Social Policy: NEW YORK Gov. Andrew Cuomo (D) signs AB 7584, which amends the criminal procedure law to clarify that individuals convicted of petty offenses will have their records sealed by default (NEW YORK GOVERNOR’S OFFICE). CALIFORNIA Gov. Gavin Newsom (D) signs SB 730, which bans the distribution of manipulated videos and pictures that maliciously aim to give someone a false impression about a political candidate’s actions or words within 60 days of an election (CALIFORNIA GOVERNOR’S OFFICE).
Local Front: CALIFORNIA Gov. Gavin Newsom (D) signs AB 1482, which caps annual rent increases at 5 percent plus the rate of inflation and bars landlords from evicting tenants without just cause (CALIFORNIA GOVERNOR’S OFFICE). Also in CALIFORNIA, Gov. Newsom signs AB 1215, which bans police departments from using facial recognition programs on officer body cameras (CALIFORNIA GOVERNOR’S OFFICE).
-- Compiled by RICH EHISEN
Once Around the Statehouse Lightly
A Memory Like an Elephant: The last time California Senate Pro Tem Toni Atkins was acting governor, she took advantage of the opportunity to declare it “Tony Gwynn Day” in the Golden State to honor the late, great Padres Hall of Famer.
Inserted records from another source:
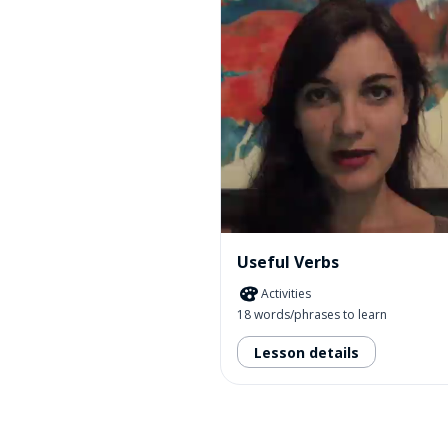
Useful Verbs
Activities
18 words/phrases to learn
Lesson details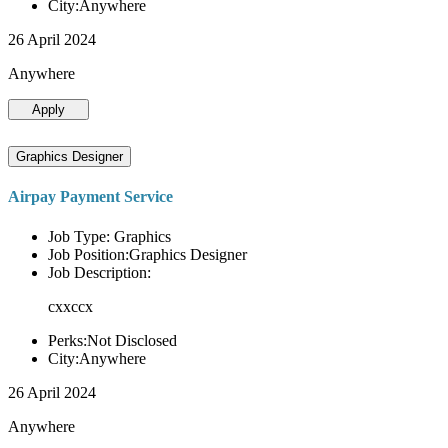
City:Anywhere
26 April 2024
Anywhere
Apply
Graphics Designer
Airpay Payment Service
Job Type: Graphics
Job Position:Graphics Designer
Job Description:
cxxccx
Perks:Not Disclosed
City:Anywhere
26 April 2024
Anywhere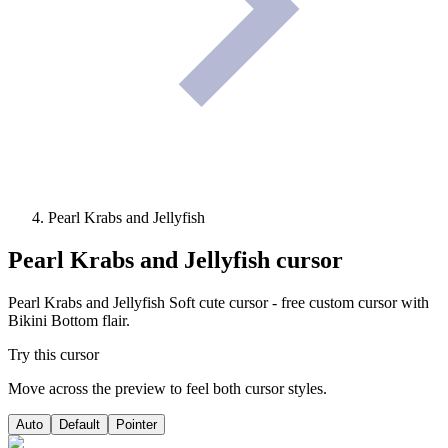
Pearl Krabs and Jellyfish
Pearl Krabs and Jellyfish
cursor
Pearl Krabs and Jellyfish Soft cute cursor - free custom cursor with
Bikini Bottom flair.
Try this cursor
Move across the preview to feel both cursor styles.
Auto
Default
Pointer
As the Capitol Morning Report notes, that kind of juice was clearly addictive to her dog Joey, a.k.a. “Acting First Dog.” Atkins told the CMR that Joey was miffed to learn he had not retained the position he had taken on in July 2014. While noting he was “still bitter about the transitory nature of his title,” she assuaged his hurt feelings with a few delicious snacks.
Some Things Never Change: President Donald Trump loves him some rallies: the adoration, the blind acceptance, the leaving without paying. Wait, what? Yes, as Politico reports, since 2016 the Don of Mara Lago has stiffed at least 10 American cities out of a cumulative $840,000 in costs associated with his “yay me” fests. And with Trump showing no inclination to stop holding said rallies, that tally could well go higher. Which brings us to Minneapolis. As the New York Times reports, The Donald took time off from braying about possibly being impeached to instead bray about the $530,000 the city wanted up front for the extra security needed for the rally he held there last Thursday. He specifically went after Mayor Jacob Frey, who didn’t seem concerned about being the latest target of a Trump Twitter meltdown. His response: “Yawn... Welcome to Minneapolis where we pay our bills, we govern with integrity, and we love all of our neighbors.” Those other cities? Well, they can join the lonnnnnng list of contractors and others who have filed liens against The Donald over the years for nonpayment.